_Task objective_: From the line containing "Page size: 1241x1754." through the last line of the entries, set down every line exactly and add nothing.
╭─ Data supplied
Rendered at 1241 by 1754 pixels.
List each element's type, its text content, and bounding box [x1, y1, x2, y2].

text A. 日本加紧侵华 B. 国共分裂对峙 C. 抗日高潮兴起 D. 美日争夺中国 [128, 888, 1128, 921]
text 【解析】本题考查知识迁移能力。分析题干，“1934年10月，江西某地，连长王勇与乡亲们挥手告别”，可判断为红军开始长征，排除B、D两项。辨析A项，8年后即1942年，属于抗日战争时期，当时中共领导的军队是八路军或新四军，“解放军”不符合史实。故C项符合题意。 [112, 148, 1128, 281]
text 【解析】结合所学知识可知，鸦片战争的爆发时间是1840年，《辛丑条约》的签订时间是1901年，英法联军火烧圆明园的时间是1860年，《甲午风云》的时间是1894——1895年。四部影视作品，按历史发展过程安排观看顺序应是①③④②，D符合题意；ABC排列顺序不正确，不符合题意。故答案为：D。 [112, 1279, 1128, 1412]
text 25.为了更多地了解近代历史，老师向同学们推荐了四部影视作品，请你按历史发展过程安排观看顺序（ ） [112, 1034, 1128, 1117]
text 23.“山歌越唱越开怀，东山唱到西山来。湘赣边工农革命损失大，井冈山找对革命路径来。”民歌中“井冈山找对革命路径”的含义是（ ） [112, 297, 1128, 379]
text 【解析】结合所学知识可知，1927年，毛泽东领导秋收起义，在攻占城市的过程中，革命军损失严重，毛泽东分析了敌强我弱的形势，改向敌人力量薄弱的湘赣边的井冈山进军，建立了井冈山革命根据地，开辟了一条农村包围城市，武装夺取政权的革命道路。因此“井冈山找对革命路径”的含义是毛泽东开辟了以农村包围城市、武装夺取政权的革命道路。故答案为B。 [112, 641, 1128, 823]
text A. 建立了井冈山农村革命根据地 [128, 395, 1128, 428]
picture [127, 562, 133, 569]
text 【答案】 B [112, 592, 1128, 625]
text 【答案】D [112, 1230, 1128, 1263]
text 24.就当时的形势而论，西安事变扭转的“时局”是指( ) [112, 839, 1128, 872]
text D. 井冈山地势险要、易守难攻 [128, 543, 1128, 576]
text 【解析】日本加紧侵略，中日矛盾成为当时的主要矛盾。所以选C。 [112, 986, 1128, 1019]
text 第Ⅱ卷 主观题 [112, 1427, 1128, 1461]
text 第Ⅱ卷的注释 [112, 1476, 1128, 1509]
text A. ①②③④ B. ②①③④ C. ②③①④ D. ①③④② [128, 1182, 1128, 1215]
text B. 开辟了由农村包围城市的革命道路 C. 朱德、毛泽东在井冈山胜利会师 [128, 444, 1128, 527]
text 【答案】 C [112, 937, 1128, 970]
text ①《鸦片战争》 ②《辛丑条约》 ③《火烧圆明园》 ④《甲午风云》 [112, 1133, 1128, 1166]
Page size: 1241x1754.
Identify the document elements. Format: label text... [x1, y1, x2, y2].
╰─
_Written solution_:
Page size: 1241x1754.
Identify the document elements. Format: label text... [x1, y1, x2, y2].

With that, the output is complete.